Perishables at sea!

We followed the drama of a car barge stuck at sea on Facebook like many others Sunday, but, while there was fret and worry about the people and the cars, all we could think about was all that stuff from PriceMart and Marina Market thawing in the sun.
The story? The General II ran itself aground on a reef sometime around 4 p.m. Sunday with a full load of vehicles and people.
Other barges, including the massive Mr. B and Capt’n Vic quickly arrived to try to pull the General off the reef, to no avail as passengers followed instructions and put on life vests.
More than two hours later, with the help of the Coast Guard, all passengers were offloaded and taken ashore. Sans their vehicles. The General was finally freed Sometime after 7 p.m.
What a mess for all those people. You’re (thankfully!) dropped off in Cruz Bay. You are either a visitor with no rental vehicle and no luggage and a very anxious villa greeter, or a local with a truck full of kitty litter and rapidly melting frozen goods on a boat you’re no longer on. Not a good evening!





































December 6th, 2010 00:39
Thank goodness our flight into STT was delayed otherwise we would have been on that barge. Our villa hostess was releavied it wasn’t us stuck!
December 6th, 2010 02:05
Hope there is no serious damage to the reef.
December 6th, 2010 05:58
Glad i missed that barge coming back…I like getting back EARLY.Glad everyone got back safe.
December 6th, 2010 06:52
Not good no matter how you look at it.
December 6th, 2010 07:19
How many times has this operator (I dare not say “captain”) navigated the channel? Whether it was the 1st try or the 500th, I hope to be reading in “The Source” about the Coast Guard investigating this. All that was lost this was time and groceries this time and we can laugh it off as “well, that’s St John!”. Someone has to be sure there isn’t a next time with worse consequences.
December 6th, 2010 10:08
Huh??? Did someone move the reef??? Sure some folks were delayed or inconvenienced, but the reef will take years to recover…hopefully The General took out some lionfish when it went aground… Please tell us no chickens targeted for the Villa Vittles were aboard!
December 6th, 2010 15:05
FYI: Fracturing is the most successful recolonization technique currently employed by biologists to regrow our two most locally threatened species of coral. I’m not encouraginbg running vessels aground as a sustainably sound practice, but pointing out that maybe less harm was done than one would initially think.
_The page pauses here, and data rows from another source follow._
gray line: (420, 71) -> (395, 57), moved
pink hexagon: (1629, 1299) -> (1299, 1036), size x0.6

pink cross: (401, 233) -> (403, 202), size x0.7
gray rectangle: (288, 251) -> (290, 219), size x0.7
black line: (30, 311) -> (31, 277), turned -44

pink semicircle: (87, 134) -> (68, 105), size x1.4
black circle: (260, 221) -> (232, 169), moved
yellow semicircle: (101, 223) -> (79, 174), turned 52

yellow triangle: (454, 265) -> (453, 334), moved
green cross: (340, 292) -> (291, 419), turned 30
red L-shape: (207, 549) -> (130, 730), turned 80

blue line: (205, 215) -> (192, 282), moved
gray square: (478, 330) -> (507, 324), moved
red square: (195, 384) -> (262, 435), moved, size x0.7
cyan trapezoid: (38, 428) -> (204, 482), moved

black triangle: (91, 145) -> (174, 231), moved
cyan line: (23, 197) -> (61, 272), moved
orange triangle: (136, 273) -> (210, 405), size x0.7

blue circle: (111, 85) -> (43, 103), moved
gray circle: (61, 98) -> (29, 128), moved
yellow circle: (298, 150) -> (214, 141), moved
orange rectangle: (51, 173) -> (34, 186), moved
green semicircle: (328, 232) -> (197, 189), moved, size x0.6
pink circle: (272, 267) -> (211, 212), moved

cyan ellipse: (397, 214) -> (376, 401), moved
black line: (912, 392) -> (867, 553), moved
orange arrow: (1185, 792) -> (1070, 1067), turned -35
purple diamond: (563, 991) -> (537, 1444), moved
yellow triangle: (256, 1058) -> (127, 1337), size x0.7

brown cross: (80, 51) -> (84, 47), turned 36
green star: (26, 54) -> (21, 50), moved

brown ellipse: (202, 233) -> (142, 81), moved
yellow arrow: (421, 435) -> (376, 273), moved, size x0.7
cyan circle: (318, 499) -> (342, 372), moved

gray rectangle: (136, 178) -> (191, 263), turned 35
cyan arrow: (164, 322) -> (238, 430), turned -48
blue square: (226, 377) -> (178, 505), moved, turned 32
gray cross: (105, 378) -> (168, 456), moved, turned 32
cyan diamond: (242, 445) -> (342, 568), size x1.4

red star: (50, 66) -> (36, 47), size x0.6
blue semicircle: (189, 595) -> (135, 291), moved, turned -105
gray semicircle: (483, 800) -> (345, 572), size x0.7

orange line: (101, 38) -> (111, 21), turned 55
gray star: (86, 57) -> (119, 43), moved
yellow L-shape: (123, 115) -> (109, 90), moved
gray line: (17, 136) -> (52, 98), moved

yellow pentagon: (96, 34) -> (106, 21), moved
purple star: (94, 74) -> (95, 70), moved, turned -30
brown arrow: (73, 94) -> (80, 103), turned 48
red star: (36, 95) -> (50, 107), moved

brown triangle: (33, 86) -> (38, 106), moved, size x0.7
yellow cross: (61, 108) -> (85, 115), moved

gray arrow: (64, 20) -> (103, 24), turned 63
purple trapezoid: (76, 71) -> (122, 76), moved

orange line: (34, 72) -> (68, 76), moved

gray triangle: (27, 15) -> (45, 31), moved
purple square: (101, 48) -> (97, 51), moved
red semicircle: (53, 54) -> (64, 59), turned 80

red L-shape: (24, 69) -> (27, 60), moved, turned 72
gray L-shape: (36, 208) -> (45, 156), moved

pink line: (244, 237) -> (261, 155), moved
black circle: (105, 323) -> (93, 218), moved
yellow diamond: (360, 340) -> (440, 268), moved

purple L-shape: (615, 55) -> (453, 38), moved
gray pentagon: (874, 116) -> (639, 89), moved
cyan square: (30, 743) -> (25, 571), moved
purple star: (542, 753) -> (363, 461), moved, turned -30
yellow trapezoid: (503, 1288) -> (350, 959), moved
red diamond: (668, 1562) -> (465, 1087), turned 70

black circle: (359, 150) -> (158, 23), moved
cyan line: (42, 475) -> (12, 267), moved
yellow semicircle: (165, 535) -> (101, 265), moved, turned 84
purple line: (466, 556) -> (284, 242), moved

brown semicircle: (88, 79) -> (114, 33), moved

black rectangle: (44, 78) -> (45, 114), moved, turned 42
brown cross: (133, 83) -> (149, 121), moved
That being said, it is an awefully well marked reef. Surely there’s a story in there somewhere – probably involving a long shift, sleepy eyes and a misplaced elbow….followed by an indecipherable sequence of four lettered words expressed with gestured animation at a high tempo and loud volume.
December 6th, 2010 19:10
I cant believe that running into the reef is in any waya good thing.
December 6th, 2010 23:31
Rum and fruit juice, good; rum and coke, good; rum and car barge? not so good …
December 7th, 2010 09:52
EO,
The process is simple. One healthy coral broken into three small fragments that reattach themselves to existing reef over time (can) become three healthy specimens. Three healthy specimens of a threatened coral is better than one healthy specimen. It’s not nearly as fun, but alas there are some benefits to asexual reproduction.